EXERCISE OBJECTIVE: Copy out the records, character for character, from the line containing "After every picture, add" through the line containing "0.308773, -0.885307, 1.651413]]".

EXERCISE INPUTS:
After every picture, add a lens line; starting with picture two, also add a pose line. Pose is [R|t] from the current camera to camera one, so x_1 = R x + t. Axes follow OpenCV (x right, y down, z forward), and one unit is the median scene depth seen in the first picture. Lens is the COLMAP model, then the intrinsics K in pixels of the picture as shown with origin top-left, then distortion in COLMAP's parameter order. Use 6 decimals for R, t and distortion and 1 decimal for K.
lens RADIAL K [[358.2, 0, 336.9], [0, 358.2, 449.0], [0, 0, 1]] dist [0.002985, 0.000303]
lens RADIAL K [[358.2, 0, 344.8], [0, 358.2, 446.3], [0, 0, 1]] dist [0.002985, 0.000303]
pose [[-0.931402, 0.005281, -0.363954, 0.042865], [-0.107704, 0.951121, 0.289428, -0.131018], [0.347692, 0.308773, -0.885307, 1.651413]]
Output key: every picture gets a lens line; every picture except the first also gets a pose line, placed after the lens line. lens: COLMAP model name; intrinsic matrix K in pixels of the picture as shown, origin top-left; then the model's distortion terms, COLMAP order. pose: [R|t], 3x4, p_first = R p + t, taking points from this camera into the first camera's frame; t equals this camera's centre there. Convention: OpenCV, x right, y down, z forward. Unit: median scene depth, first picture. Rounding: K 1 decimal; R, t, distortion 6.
--
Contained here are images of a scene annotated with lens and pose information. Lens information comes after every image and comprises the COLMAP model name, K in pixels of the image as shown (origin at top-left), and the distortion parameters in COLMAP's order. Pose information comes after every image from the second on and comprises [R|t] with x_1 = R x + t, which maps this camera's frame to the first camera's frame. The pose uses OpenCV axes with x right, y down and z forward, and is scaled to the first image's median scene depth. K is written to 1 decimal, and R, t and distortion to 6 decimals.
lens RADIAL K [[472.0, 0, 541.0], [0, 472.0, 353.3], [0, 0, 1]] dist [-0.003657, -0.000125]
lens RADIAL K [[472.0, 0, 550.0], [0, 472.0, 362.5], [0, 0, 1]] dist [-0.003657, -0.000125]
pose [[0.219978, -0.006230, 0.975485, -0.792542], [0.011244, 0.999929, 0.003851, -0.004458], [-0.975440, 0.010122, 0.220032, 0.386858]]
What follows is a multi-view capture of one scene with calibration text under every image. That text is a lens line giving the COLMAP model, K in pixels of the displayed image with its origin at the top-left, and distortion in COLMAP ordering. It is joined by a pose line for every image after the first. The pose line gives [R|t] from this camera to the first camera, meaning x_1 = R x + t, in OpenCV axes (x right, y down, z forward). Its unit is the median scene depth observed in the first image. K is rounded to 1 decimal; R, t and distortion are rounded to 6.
==
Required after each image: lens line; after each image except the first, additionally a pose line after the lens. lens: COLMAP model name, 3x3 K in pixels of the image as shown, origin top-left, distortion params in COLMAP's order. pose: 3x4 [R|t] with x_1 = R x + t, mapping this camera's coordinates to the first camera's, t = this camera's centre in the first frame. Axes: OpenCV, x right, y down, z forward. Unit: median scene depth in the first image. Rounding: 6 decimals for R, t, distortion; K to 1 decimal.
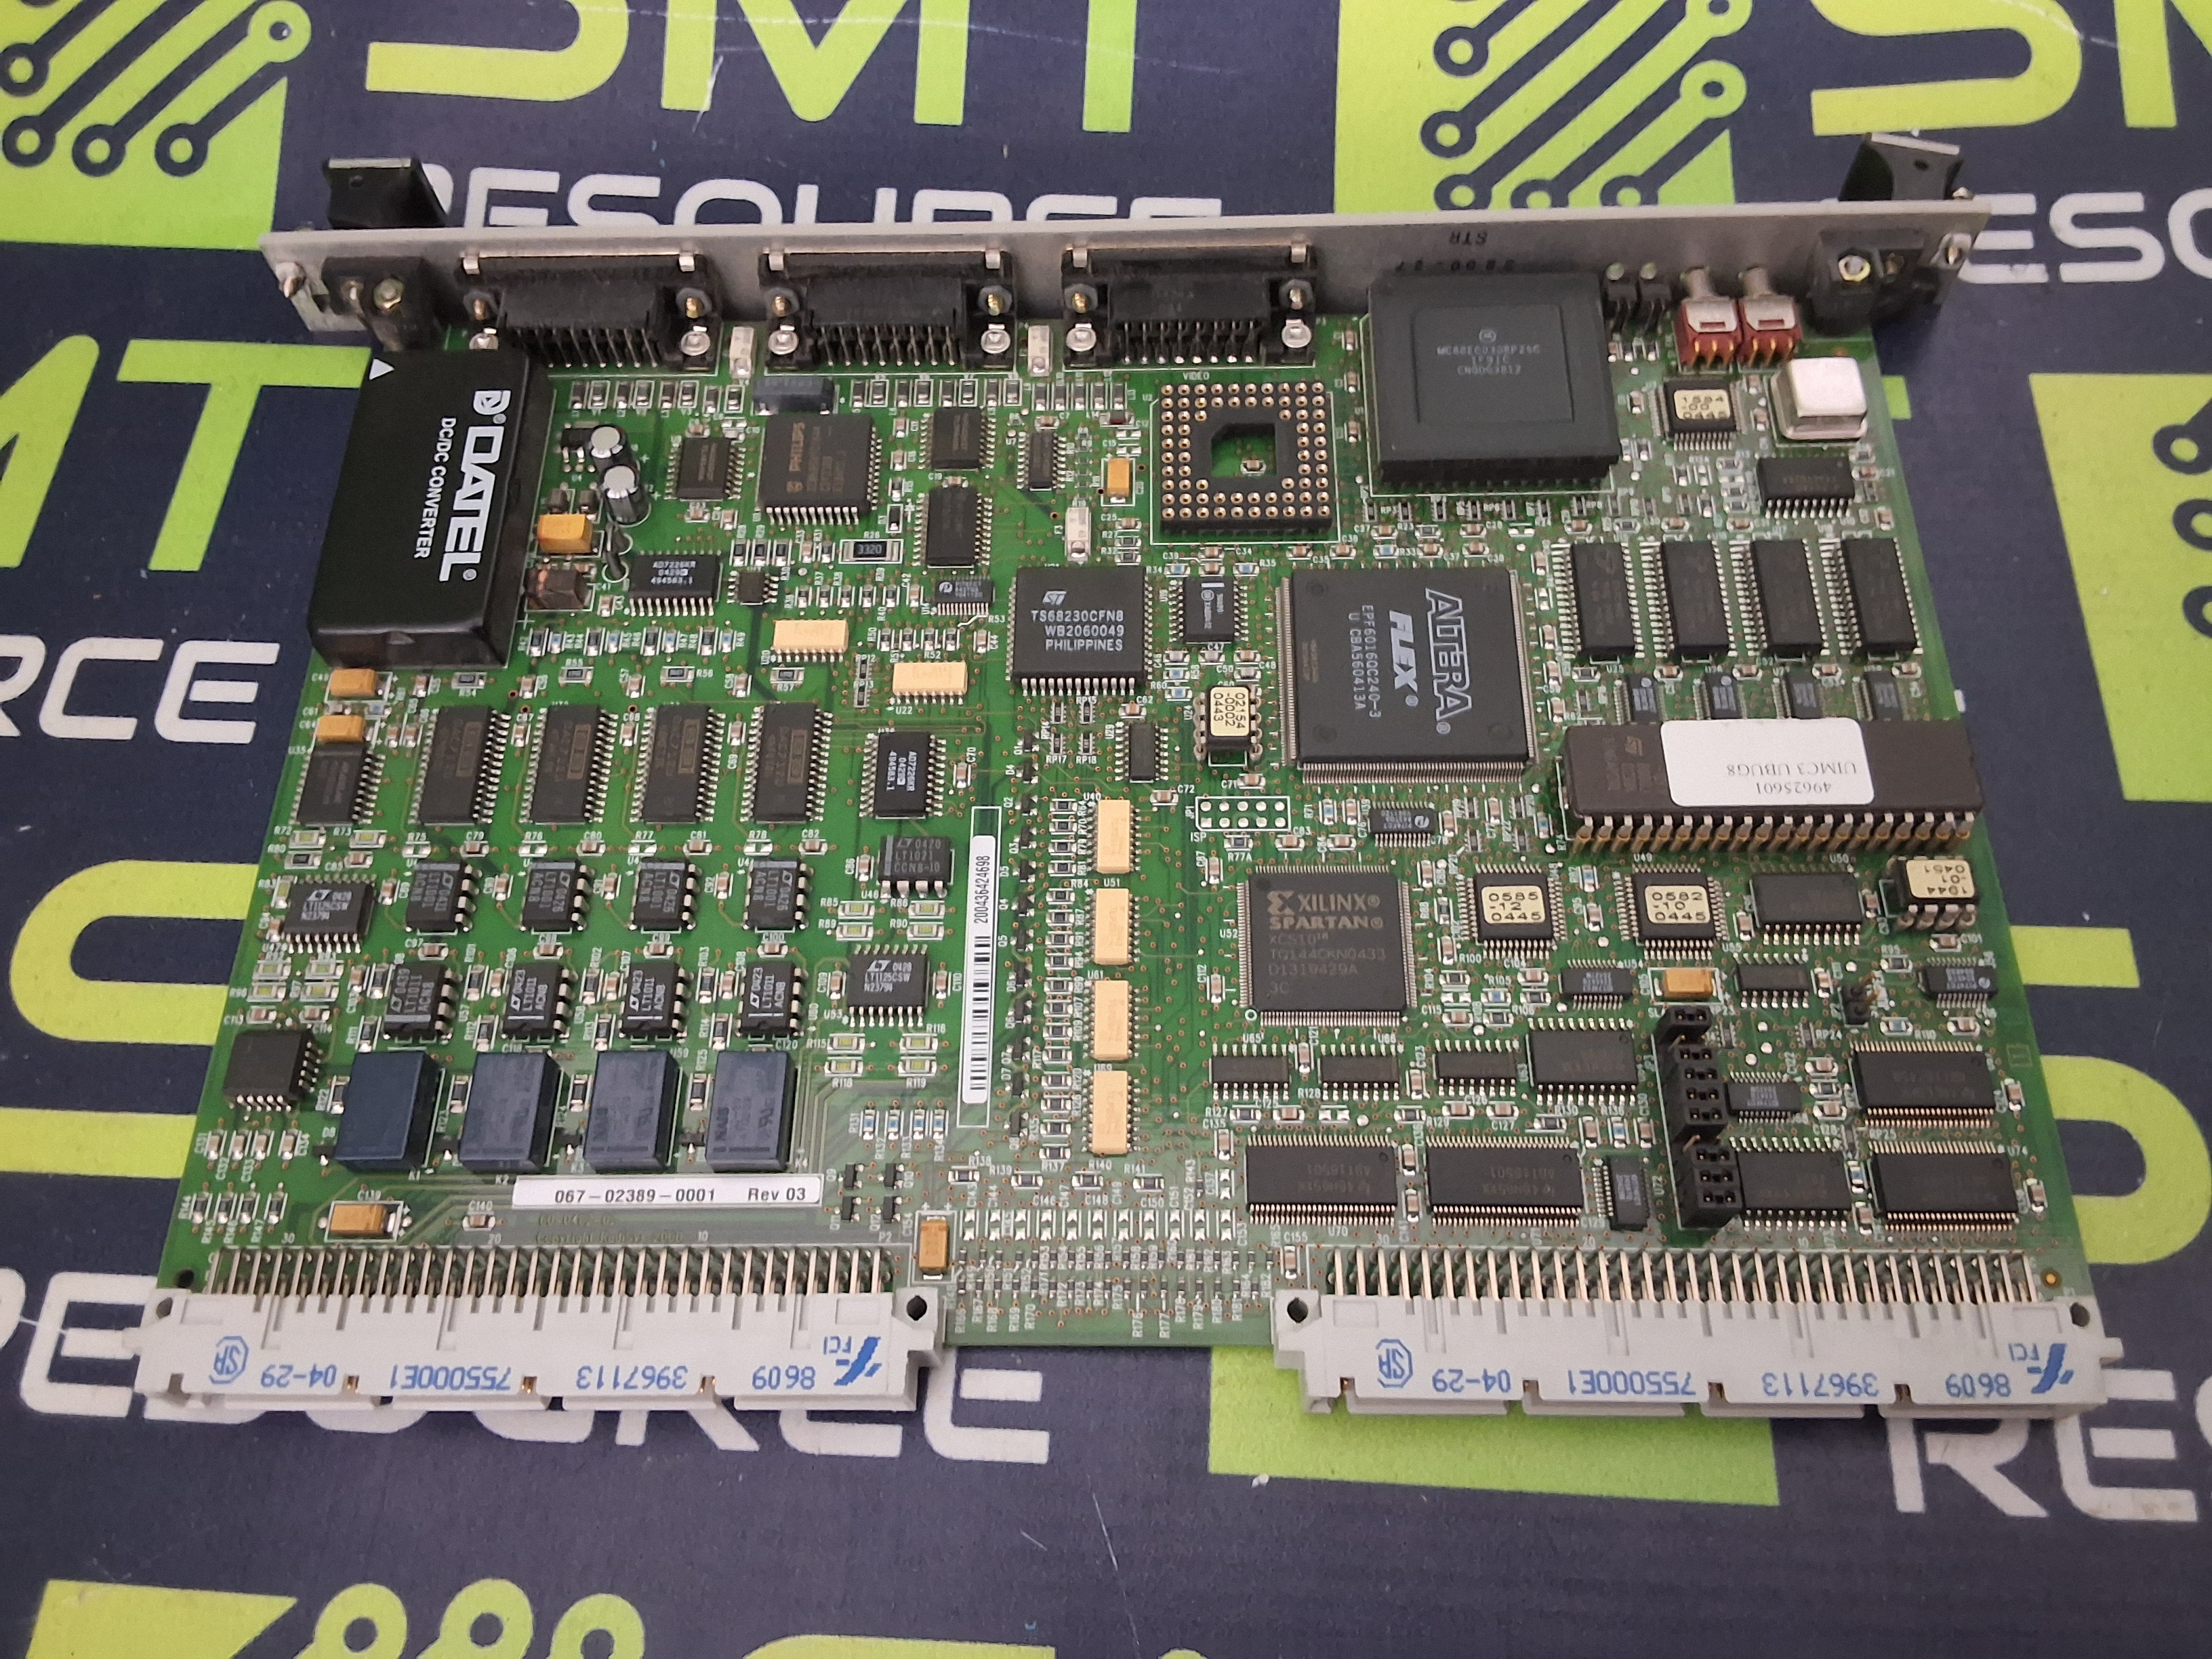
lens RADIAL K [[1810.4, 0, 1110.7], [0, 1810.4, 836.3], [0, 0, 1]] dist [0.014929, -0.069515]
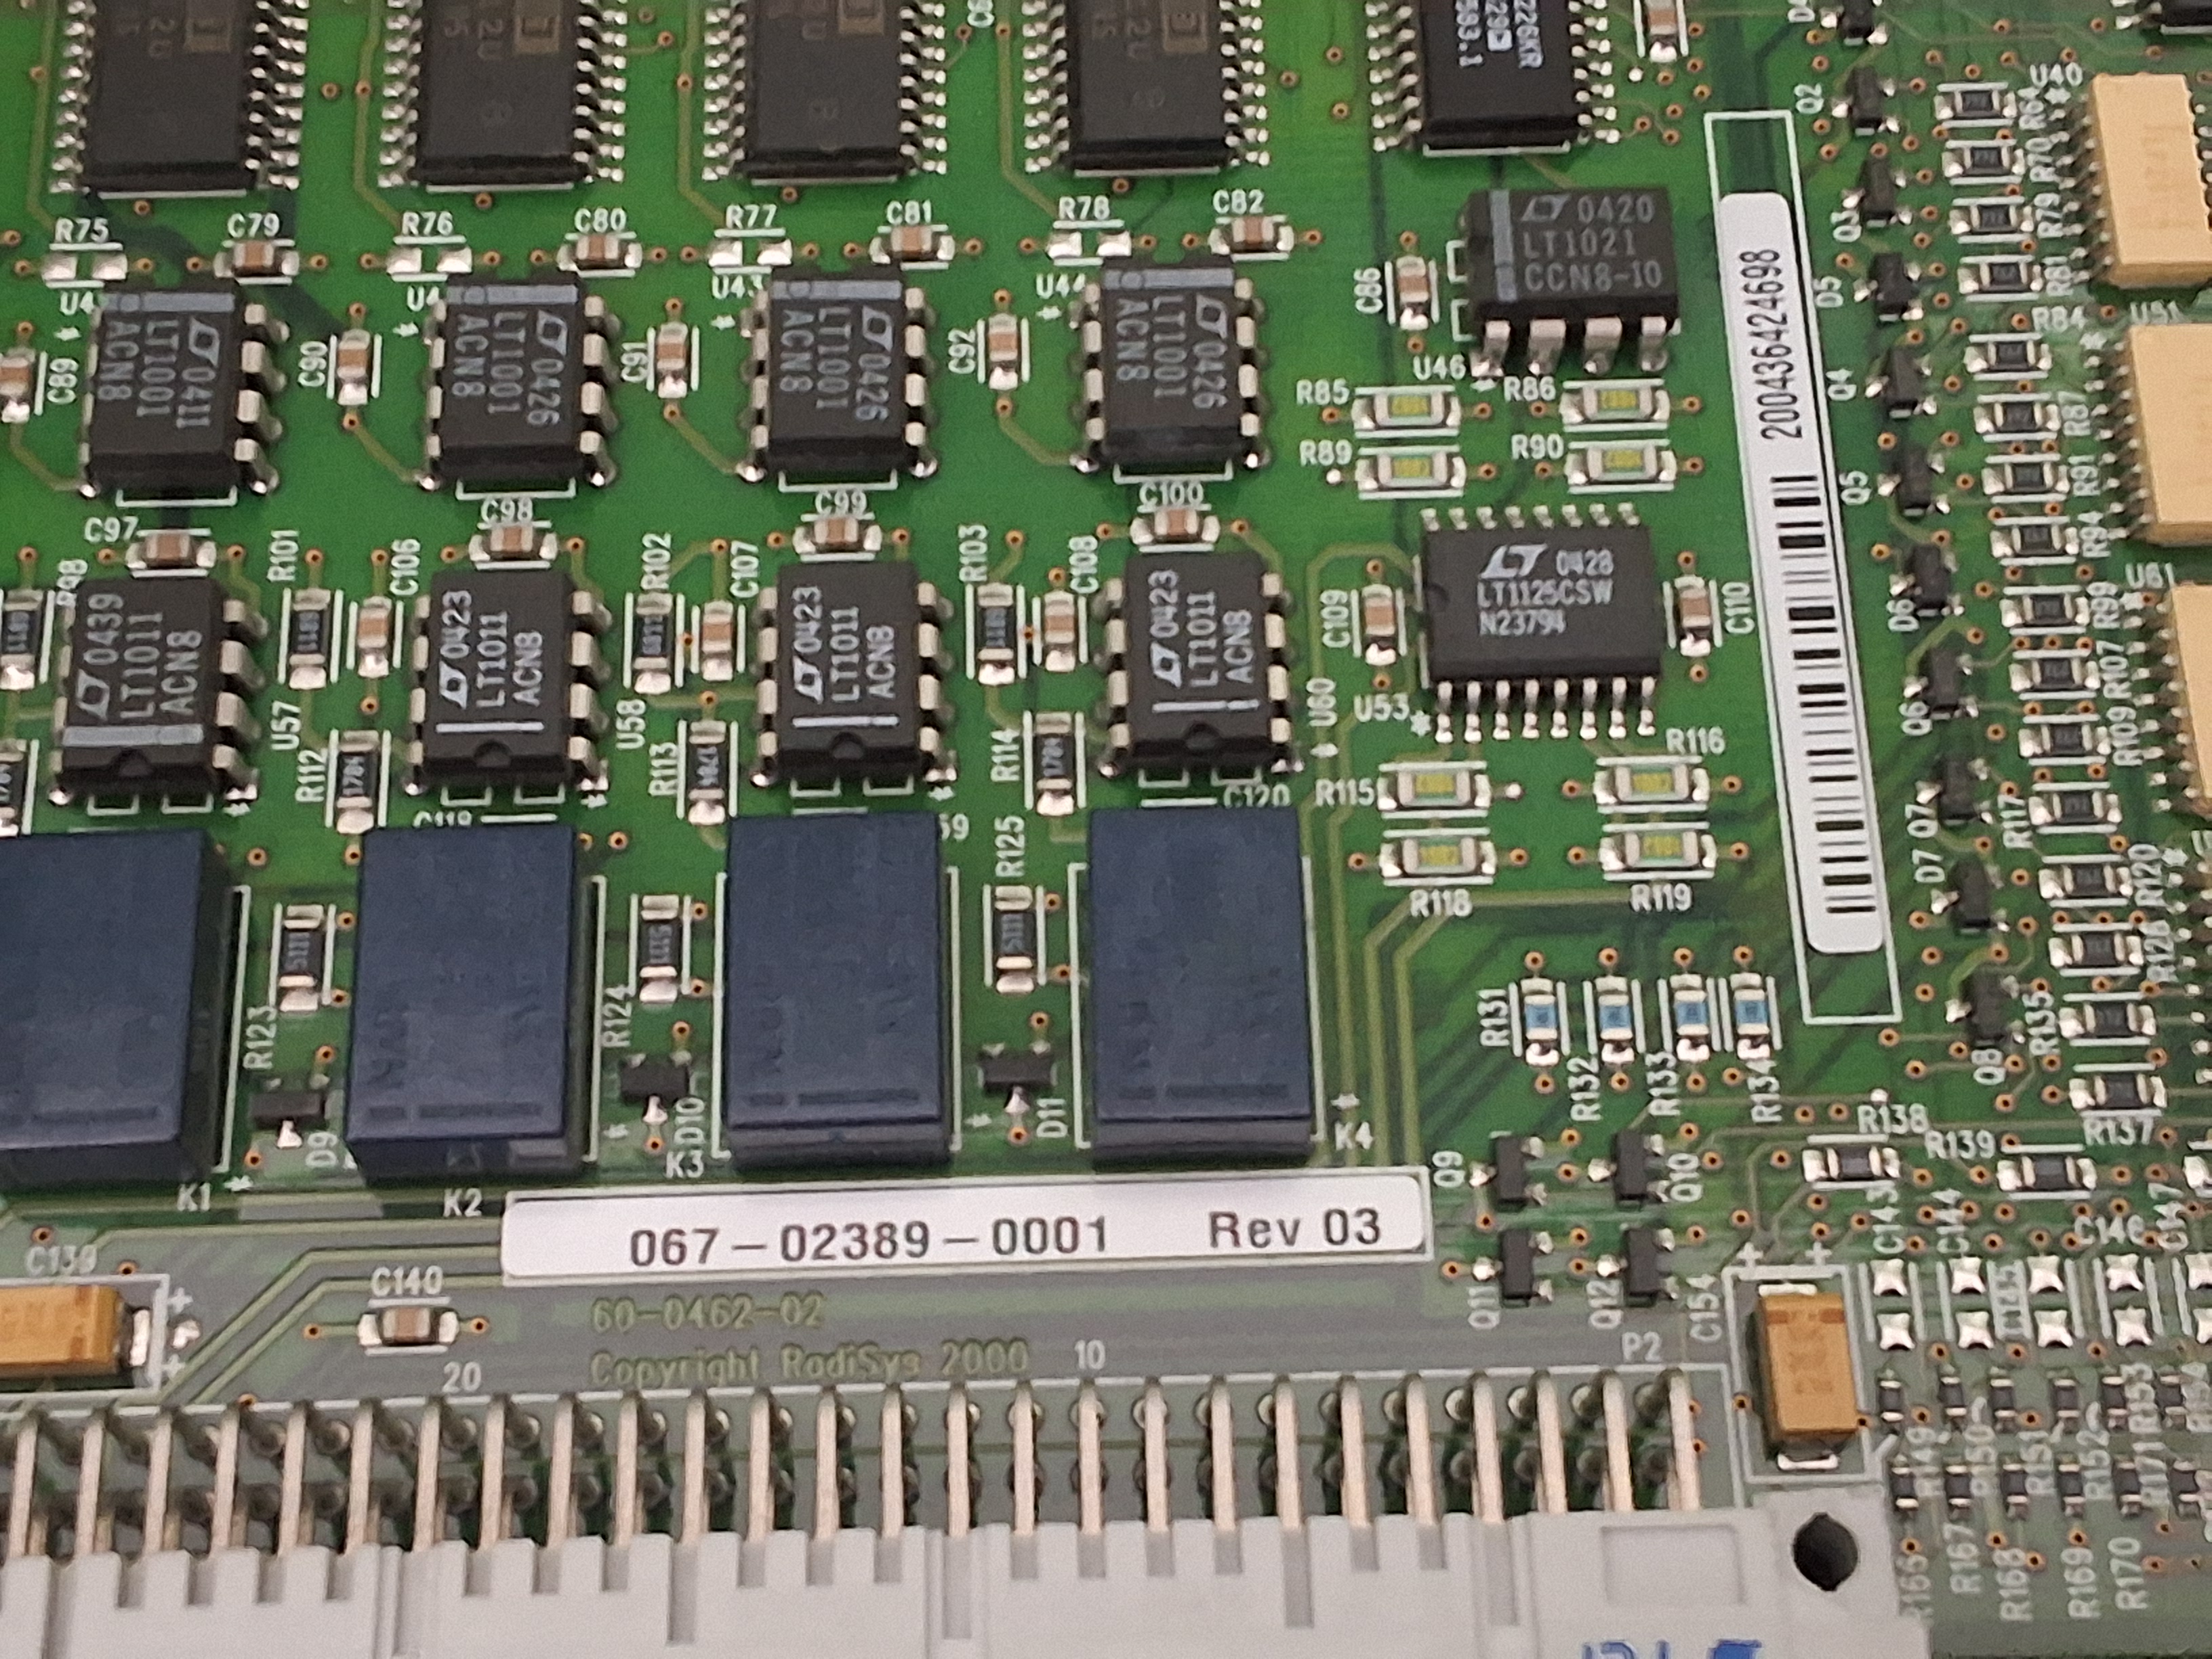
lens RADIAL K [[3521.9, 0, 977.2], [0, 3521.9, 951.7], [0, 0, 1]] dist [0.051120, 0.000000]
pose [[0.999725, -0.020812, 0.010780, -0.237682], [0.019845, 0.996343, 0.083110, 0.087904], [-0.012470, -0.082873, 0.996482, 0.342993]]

ANSWER SPACE:
After every picture, add a lens line; starting with picture two, also add a pose line. Pose is [R|t] from the current camera to camera one, so x_1 = R x + t. Axes follow OpenCV (x right, y down, z forward), and one unit is the median scene depth seen in the first picture. Lens is the COLMAP model, then the intrinsics K in pixels of the picture as shown with origin top-left, then distortion in COLMAP's parameter order. Use 6 decimals for R, t and distortion and 1 decimal for K.
lens RADIAL K [[358.2, 0, 336.9], [0, 358.2, 449.0], [0, 0, 1]] dist [0.002985, 0.000303]
lens RADIAL K [[358.2, 0, 344.8], [0, 358.2, 446.3], [0, 0, 1]] dist [0.002985, 0.000303]
pose [[-0.931402, 0.005281, -0.363954, 0.042865], [-0.107704, 0.951121, 0.289428, -0.131018], [0.347692, 0.308773, -0.885307, 1.651413]]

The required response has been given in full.